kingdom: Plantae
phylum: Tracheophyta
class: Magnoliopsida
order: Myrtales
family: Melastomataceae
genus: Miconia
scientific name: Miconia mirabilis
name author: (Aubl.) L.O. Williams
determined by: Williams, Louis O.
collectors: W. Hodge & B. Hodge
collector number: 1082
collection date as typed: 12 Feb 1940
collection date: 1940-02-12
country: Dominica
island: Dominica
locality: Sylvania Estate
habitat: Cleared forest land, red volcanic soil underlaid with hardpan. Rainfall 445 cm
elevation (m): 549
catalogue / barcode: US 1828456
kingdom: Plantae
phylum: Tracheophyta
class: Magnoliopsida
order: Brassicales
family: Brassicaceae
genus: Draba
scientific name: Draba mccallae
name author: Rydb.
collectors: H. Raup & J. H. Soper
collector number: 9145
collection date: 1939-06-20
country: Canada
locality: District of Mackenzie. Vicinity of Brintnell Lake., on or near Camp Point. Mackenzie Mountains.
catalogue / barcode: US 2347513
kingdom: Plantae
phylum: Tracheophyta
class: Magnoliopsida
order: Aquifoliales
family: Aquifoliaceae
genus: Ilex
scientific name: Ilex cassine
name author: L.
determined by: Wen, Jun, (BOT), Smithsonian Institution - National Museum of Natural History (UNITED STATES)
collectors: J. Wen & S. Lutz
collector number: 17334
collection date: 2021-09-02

------------------------------------------------------------------------

### Exercise task
Extract every line from all of the entries above and reproduce each one character for character, in the same order.

### Answer to the exercise
kingdom: Plantae
phylum: Tracheophyta
class: Magnoliopsida
order: Myrtales
family: Melastomataceae
genus: Miconia
scientific name: Miconia mirabilis
name author: (Aubl.) L.O. Williams
determined by: Williams, Louis O.
collectors: W. Hodge & B. Hodge
collector number: 1082
collection date as typed: 12 Feb 1940
collection date: 1940-02-12
country: Dominica
island: Dominica
locality: Sylvania Estate
habitat: Cleared forest land, red volcanic soil underlaid with hardpan. Rainfall 445 cm
elevation (m): 549
catalogue / barcode: US 1828456
kingdom: Plantae
phylum: Tracheophyta
class: Magnoliopsida
order: Brassicales
family: Brassicaceae
genus: Draba
scientific name: Draba mccallae
name author: Rydb.
collectors: H. Raup & J. H. Soper
collector number: 9145
collection date: 1939-06-20
country: Canada
locality: District of Mackenzie. Vicinity of Brintnell Lake., on or near Camp Point. Mackenzie Mountains.
catalogue / barcode: US 2347513
kingdom: Plantae
phylum: Tracheophyta
class: Magnoliopsida
order: Aquifoliales
family: Aquifoliaceae
genus: Ilex
scientific name: Ilex cassine
name author: L.
determined by: Wen, Jun, (BOT), Smithsonian Institution - National Museum of Natural History (UNITED STATES)
collectors: J. Wen & S. Lutz
collector number: 17334
collection date: 2021-09-02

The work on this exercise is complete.